Hundreds of residents of municipalities in Serb-majority northern Kosovo on Wednesday signed petitions to dismiss mayors they don’t want.
Veselin Radovic from Leposavic said he hoped enough signatures will be collected in time for the petition to go through. “We are satisfied with the signatures we collected today so I hope the initiative will be successful,” Radovic told BIRN.
Hundreds of locals had showed up by Wednesday around noon and Radovic expects more to come the next day. The deadline for the collection of signatures expires on January 22, but they could demand more time, if needed.
For its petition to succeed, Leposavic needs to collect around 2,700 signatures out of a total of just over 13,000 registered voters – 20 per cent.
Petition tent in the municipality of Leposavic, with a sign saying “Collecting signatures for dismissal of illegitimate president of Leposavic municipality”. Photo: BIRN/Perparim Isufi
In September last year, the government of Prime Minister Albin Kurti issued an Administrative Instruction, which regulates the way citizens can go about dismissing a mayor through petitions.
According to the rules, at least three citizens with the right to vote in a certain municipality must form an initiating group and then notify the chairman of the municipal assembly of their aim to collect signatures for a petition to remove the mayor.
A minimum of 20 per cent of all registered voters in any municipality must then sign the petition.

For the mayor finally to be dismissed, 50 per cent of the overall list of voters is needed, plus one. Otherwise, a repeat initiative can only be made one year later.
In front of the square where Radovic’s group had installed a tent where citizens can sign, Leposavic’s mayor, Lulzim Hetemi, waited in his office on the fourth floor of the municipal building.
Hetemi was installed as mayor at the end of May last year amid much tension. Many locals Serbs protested when he showed up to take up office under heavy police escort.
“We have allowed them to start collecting signatures. We have no issues about it. It was the government that allowed it,” Hetemi told BIRN.

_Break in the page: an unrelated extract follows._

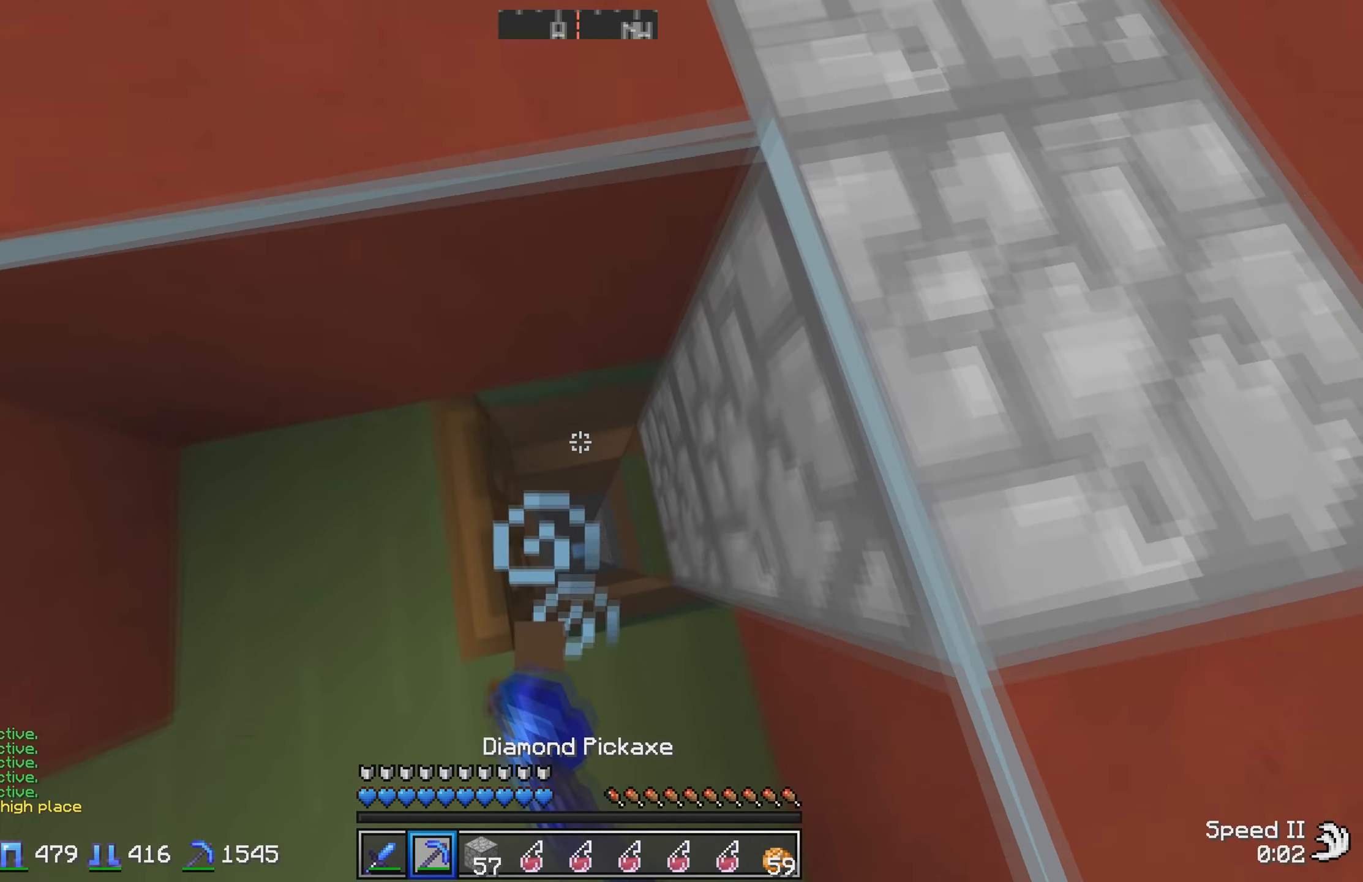
{"keys": ["d", "w"], "events": [[67, "s", "down"], [384, "d", "down"], [384, "s", "up"], [467, "w", "down"]]}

Life for Hetemi as mayor has not always been easy. Hours after he took up office, as local Serbs gathered to protest, NATO’s peacekeeping force in Kosovo, KFOR, took over security in Leposavic and around the municipal building.
It also meant that if Hetemi left the building, he wouldn’t easily be able to go back to it, so for months he spent days and nights in the building without leaving.
“I think it was worthwhile. You can see the difference. Sovereignty has been restored all over Kosovo and in Leposavic, too,” he says, now his work has become less stressful; these days, he comes to the office in the morning and leaves in the evening.
But Hetemi does not intend to run again as mayor if the petition proves successful and the municipality holds another round of mayoral elections. “I don’t think I will run again for mayor. We achieved our goal,” he says.

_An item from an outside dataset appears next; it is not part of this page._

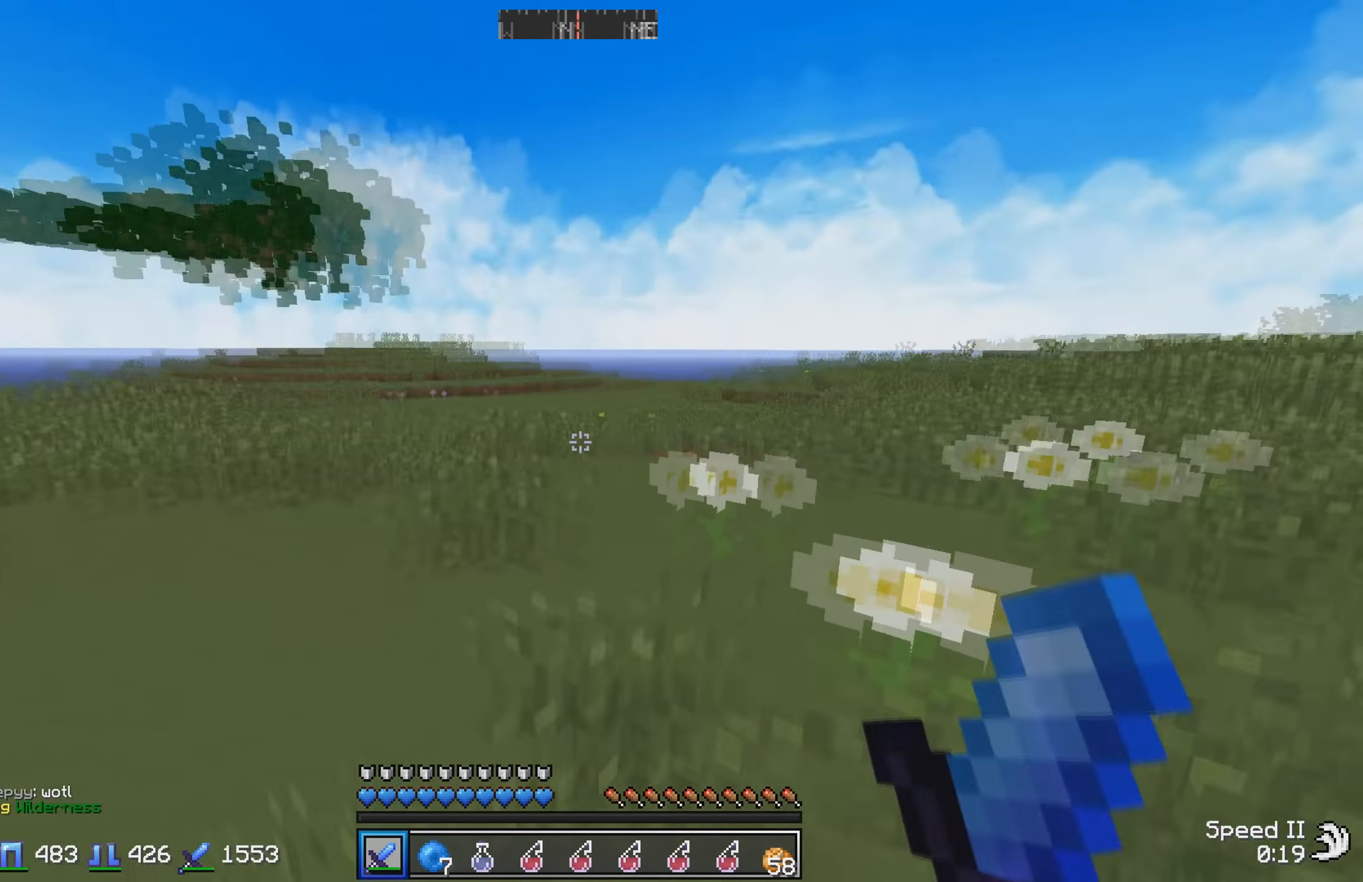
{"keys": ["w"]}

In North Mitrovica, meanwhile, hundreds of citizens stampeded to the town’s Sports Centre on Wednesday, where dozens of booths were waiting for them to put pen to paper for the same process.
Blazo Turkovic signed the petition that morning, hoping to see the back of the current mayor and a replacement from the Serbian community installed in the municipality. “He should not have been here [in office],” Turkovic said of the current incumbent.
“It was our mistake not to participate in [the local] elections and make it possible for him to enter a building that does not belong to him,” Turkovic said, referring to Mayor Erden Atiq, an ethnic Albanian from PM Kurti’s ruling Vetevendosje party.

North Mitrovica has far more voters than rural Leposavic – over 18,000 – so meeting the 20-per-cent signature threshold in this municipality means collecting 3,640 names, a task which municipal coordinator Sanja Krtinic thinks may be achieved within days.
The president of the Belgrade-backed party Srpska Lista, Zlatan Elek, as well as the party’s former president, Goran Rakic, were both present in Mitrovica, but declined to comment to the media.
The Serb-majority north of Kosovo ended up with ethnic Albanian mayors after Serbs boycotted the local elections in April 2023.
As a result, North Mitrovica, Zvecan, Leposavic and Zubin Potok saw mayors from ethnic Albanian parties elected to office on tiny turnouts of only 3 to 5 per cent.

In the previous 2019 local elections, which Serbs from the north did not boycott, the turnout was 51.07 per cent in Zubin Potok. 39.38 per cent in North Mitrovica, 42.53 per cent in Leposavic and 45.30 per cent in Zvecan.